> READING PASSAGE
---*---
A summary of Adjusted EBITDA, a significant measure required by the Company’s indentures and used by the Company to measure its operating performance and liquidity, is presented in the supplemental information at the end of this release.
New Credit Facility
On March 23, 2011, Pregis and its subsidiaries entered into a $75 million ABL credit facility with Wells Fargo Capital Finance as Agent. The facility is subject to a borrowing base (including eligible accounts receivable and inventory) and includes a $30 million UK facility. The facility also provides for future uncommitted increases of its maximum amount, not to exceed $40 million. The facility matures on the earlier of March 22, 2016 and the date that is 90 days prior to the maturity of the existing high yield notes of Pregis Corporation (as such notes may be refinanced prior to such maturity date). The advances under the ABL credit facilities bear interest, at our option, equal to adjusted LIBOR, plus an applicable margin, or a base rate, plus an applicable margin. The applicable margin for LIBOR loans ranges from 2.5% to 3%, depending on our average quarterly excess availability. The applicable margin for the base rate loans is 100 basis points lower than the applicable margin for the LIBOR loans.
---*---
Extracted data entries
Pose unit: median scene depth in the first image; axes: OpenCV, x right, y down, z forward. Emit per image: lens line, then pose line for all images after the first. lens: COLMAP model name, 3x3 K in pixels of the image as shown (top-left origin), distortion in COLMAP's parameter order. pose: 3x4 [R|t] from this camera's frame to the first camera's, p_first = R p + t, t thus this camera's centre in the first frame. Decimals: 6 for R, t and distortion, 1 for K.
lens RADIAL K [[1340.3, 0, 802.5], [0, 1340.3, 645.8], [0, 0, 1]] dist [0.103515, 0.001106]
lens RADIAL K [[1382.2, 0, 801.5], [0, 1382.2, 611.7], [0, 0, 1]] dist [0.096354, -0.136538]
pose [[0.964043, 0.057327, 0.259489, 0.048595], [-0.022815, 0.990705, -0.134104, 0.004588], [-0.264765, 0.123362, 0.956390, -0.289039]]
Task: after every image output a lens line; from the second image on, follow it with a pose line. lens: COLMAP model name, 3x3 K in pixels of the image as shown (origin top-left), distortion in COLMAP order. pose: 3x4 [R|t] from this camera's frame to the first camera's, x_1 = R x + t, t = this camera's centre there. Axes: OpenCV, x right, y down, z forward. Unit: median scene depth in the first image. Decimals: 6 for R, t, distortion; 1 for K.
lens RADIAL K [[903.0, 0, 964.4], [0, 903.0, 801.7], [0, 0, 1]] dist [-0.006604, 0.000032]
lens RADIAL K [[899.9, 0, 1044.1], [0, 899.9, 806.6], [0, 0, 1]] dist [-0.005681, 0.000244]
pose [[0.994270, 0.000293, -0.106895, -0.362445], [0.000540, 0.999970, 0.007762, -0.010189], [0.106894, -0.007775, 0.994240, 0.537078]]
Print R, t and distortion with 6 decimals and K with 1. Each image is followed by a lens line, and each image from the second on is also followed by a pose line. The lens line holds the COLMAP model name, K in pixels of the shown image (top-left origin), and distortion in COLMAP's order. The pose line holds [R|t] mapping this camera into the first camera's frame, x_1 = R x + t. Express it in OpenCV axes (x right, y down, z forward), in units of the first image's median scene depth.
---*---
According to the credit facility passage, what is the limit on future uncommitted increases to the facility's maximum amount?

The increases may not exceed $40 million.